Betul, harus ada prioritas dalam setiap konsep pembangunan. Hasil tambang atau industri pengolahan memang komoditas menggiurkan. Namun, menafikan atau menyampingkan potensi lainnya ialah sebuah kekeliruan.

Wajar jika Presiden Joko Widodo gundah. Katanya, “Kita sudah terlalu lama memunggungi laut.” Potensi yang ada dalam samudra ini kurang dimanfaatkan maksimal. Padahal, dulu di abad ke-17 wilayah pesisir, seperti Banten, Ternate, dan Banda ialah kerajaan-kerajaan maritim yang kaya. Seperti banyak ditulis dalam kitab sejarah, era kejayaan kerajaan-kerajaan ini pun sirna seiring hadirnya VOC, holding dagang Belanda.

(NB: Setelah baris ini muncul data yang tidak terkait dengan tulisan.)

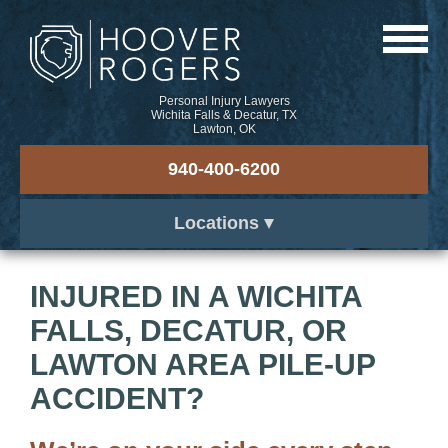
Personal Injury Lawyers
Wichita Falls & Decatur, TX
Lawton, OK
940-400-6200
Locations
INJURED IN A WICHITA
FALLS, DECATUR, OR
LAWTON AREA PILE-UP
ACCIDENT?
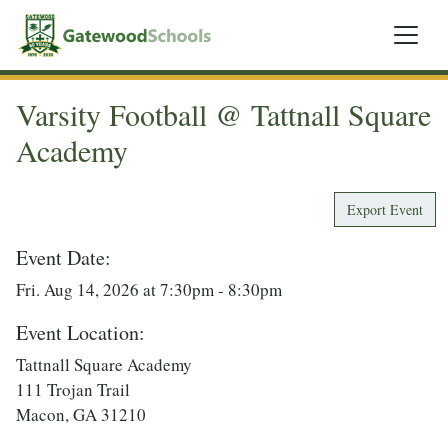
Varsity Football @ Tattnall Square
Academy
Export Event
Event Date:
Fri. Aug 14, 2026 at 7:30pm - 8:30pm
Event Location:
Tattnall Square Academy
111 Trojan Trail
Macon, GA 31210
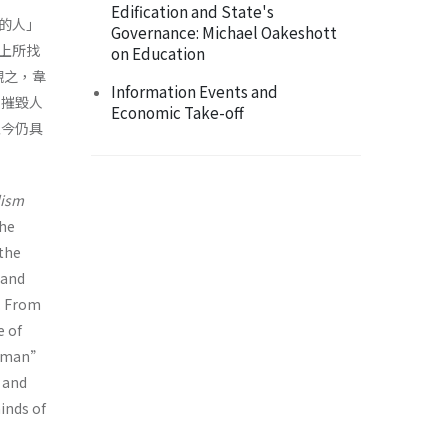
Edification and State's
的人」
Governance: Michael Oakeshott
上所找
on Education
觀之，韋
Information Events and
」摧毀人
Economic Take-off
至今仍具
lism
the
 the
(and
. From
e of
st man”
 and
minds of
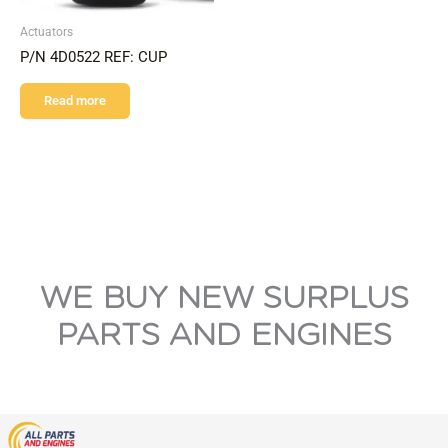
Actuators
P/N 4D0522 REF: CUP
Read more
WE BUY NEW SURPLUS
PARTS AND ENGINES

Kini, kisah kemasyhuran nenek moyang kita menguasai laut, cuma bisa kita baca dalam lembar buku sekolah atau dalam pelayaran keliling pinisi. Tidak salah memang jika hal itu dilakukan untuk membangkitkan patriotisme.

Namun, jangan lantas kita terjebak pada jargon dan simbol. Oleh karena itu, dalam program Nawa Cita Pemerintahan Jokowi, pembangunan di sektor maritim kini jadi salah satu prioritas. Indonesia harus jadi poros maritim dunia.

Dalam Seminar Nasional Demografi bertema Pemanfaatan demografi Indonesia di sektor kepariwisataan, kebaharian, dan ekonomi kreatif, di Jakarta, tahun lalu,  Kepala Bappenas Bambang Brodjonegoro mengatakan kontribusi sektor maritim terhadap pertumbuhan ekonomi masih tergolong rendah, hanya sekira 4%.

Padahal, kata dia, sektor kebaharian atau kemaritiman memiliki cakupan potensi yang luas, termasuk transportasi laut, sumber daya hayati laut, sumber daya ikan, bioteknologi laut, sumber daya mineral dan energi, wisata bahari, dan jasa lingkungan. Ini yang harus dimaksimalkan.

Oleh karena itu, konferensi tentang samudra berskala internasional (Our Ocean Conference) 2018 yang digelar di Nusa Dua, Bali, hari ini dan besok, harus jadi momentum untuk mengingatkan kembali betapa pentingnya pembangunan di sektor maritim. Sebagai negara kepulauan yang memiliki kurang lebih 17 ribu pulau dan garis pantai sekitar 55 ribu km, terpanjang kedua di dunia setelah Kanada, Indonesia yang dikelilingi laut, menyimpan potensi ekonomi maritim yang besar.

Tentu semua ini mesti dikelola dengan benar dengan tetap menjaga kelestariannya. Tidak hanya biota-biota laut, tapi juga menjaga perairan ini dari tangan-tangan tidak bertanggung jawab yang menjadikan laut sebagai jalur lalu lintas perdagangan manusia atau distribusi narkoba.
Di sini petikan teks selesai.